The Path Forward for NMD Pharma

Despite the mixed top-line results, NMD Pharma has signaled its intent to accelerate the development of ignaseclant for CMT, buoyed by the secondary endpoint data and its recent financial strength. In November 2023, the company secured an approximately $80 million Series B financing round led by Jeito Capital, with strong participation from its existing syndicate of top-tier life science investors, including Novo Holdings and the Roche Venture Fund.

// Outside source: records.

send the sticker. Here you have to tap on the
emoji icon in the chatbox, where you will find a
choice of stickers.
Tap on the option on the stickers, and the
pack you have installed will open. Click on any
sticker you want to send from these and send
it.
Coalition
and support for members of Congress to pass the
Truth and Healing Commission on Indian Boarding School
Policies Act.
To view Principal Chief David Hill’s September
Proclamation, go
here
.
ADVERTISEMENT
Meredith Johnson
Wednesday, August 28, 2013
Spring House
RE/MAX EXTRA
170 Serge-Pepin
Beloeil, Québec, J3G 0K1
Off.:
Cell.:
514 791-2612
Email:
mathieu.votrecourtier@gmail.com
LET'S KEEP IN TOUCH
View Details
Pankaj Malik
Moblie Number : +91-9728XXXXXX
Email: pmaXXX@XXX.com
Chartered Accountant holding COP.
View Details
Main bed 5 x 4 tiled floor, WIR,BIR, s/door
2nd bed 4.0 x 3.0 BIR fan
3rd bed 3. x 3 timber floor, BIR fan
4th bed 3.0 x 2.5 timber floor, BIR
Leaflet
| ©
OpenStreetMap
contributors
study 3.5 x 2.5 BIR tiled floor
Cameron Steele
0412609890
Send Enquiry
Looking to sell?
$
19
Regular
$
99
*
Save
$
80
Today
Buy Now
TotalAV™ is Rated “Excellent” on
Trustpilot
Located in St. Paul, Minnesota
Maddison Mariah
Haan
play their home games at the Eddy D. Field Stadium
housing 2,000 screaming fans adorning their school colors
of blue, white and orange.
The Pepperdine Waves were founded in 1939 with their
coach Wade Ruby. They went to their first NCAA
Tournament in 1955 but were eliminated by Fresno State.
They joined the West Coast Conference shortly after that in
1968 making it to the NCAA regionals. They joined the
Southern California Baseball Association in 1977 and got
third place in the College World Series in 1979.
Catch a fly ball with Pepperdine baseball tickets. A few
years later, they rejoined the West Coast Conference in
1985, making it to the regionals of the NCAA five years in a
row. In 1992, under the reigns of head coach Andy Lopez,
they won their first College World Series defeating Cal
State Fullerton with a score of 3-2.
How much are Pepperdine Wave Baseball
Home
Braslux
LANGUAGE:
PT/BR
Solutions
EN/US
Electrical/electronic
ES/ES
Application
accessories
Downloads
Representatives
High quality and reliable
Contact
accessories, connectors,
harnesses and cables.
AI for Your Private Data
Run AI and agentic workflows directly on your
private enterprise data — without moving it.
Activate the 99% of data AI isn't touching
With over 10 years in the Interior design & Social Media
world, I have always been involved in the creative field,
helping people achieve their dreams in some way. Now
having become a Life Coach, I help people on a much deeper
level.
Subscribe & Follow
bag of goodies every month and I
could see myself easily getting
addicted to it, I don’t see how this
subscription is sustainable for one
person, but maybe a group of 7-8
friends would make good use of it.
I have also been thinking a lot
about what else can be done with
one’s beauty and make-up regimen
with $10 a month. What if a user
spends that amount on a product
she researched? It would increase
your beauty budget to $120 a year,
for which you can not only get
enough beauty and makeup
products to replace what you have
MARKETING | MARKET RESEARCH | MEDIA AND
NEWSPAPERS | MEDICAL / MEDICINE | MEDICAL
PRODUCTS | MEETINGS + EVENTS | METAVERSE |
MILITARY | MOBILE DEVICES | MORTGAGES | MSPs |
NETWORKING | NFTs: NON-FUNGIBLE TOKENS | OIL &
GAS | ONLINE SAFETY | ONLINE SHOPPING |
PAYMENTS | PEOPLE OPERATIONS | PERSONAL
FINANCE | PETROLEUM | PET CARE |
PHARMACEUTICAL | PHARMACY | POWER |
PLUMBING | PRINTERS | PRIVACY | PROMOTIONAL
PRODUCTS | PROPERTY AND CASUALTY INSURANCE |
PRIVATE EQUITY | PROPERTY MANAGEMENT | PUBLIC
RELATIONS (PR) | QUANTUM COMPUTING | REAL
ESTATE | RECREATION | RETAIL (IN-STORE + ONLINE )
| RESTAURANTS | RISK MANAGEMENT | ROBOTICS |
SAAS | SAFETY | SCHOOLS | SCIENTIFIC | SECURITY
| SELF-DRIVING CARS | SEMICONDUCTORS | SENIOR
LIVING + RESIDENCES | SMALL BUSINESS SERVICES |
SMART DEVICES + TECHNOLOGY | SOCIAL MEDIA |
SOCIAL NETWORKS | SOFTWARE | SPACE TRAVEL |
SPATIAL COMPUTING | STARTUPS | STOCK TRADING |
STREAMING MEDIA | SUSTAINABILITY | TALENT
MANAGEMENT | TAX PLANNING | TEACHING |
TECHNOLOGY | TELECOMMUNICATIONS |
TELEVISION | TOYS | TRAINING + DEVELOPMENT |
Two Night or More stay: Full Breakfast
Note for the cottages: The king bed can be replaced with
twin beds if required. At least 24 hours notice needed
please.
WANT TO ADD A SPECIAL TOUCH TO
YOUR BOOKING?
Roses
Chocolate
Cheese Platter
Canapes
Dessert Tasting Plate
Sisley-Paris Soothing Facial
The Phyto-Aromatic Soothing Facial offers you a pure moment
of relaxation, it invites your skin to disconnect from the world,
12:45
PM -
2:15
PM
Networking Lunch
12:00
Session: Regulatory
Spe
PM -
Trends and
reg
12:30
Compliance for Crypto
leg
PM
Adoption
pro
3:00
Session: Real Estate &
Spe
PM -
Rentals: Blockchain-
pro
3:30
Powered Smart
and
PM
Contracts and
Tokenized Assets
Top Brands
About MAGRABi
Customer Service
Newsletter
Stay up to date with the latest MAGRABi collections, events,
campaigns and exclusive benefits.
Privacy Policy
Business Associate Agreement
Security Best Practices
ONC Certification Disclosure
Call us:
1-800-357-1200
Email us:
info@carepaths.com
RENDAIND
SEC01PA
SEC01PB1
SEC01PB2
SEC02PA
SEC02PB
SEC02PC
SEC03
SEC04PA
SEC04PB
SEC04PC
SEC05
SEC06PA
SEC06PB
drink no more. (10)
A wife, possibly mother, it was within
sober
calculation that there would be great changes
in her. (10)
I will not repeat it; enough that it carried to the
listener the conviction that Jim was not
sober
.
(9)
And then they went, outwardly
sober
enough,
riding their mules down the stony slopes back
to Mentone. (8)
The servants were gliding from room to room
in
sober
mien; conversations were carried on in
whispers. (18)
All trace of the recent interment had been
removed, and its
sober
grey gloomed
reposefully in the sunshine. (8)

This capital is intended to fund the completion of its three ongoing Phase 2 studies and expand its pipeline. The company's strategy appears to be built on a deep belief in its ClC-1 inhibition platform. The upcoming MDA presentation will serve as a critical test of this strategy, as the company seeks to convince the scientific and investment communities that the functional benefits seen in the SYNAPSE-CMT study are the most important indicators of the drug's potential.

For the thousands of families affected by Charcot-Marie-Tooth disease, the journey of ignaseclant is a narrative of modern drug development—a path filled with complex data, scientific debate, and the persistent hope that innovation will eventually triumph over a devastating disease. The presentation in Orlando will not be an endpoint, but rather a crucial data point in a much longer story. The entire neuromuscular community will be watching closely.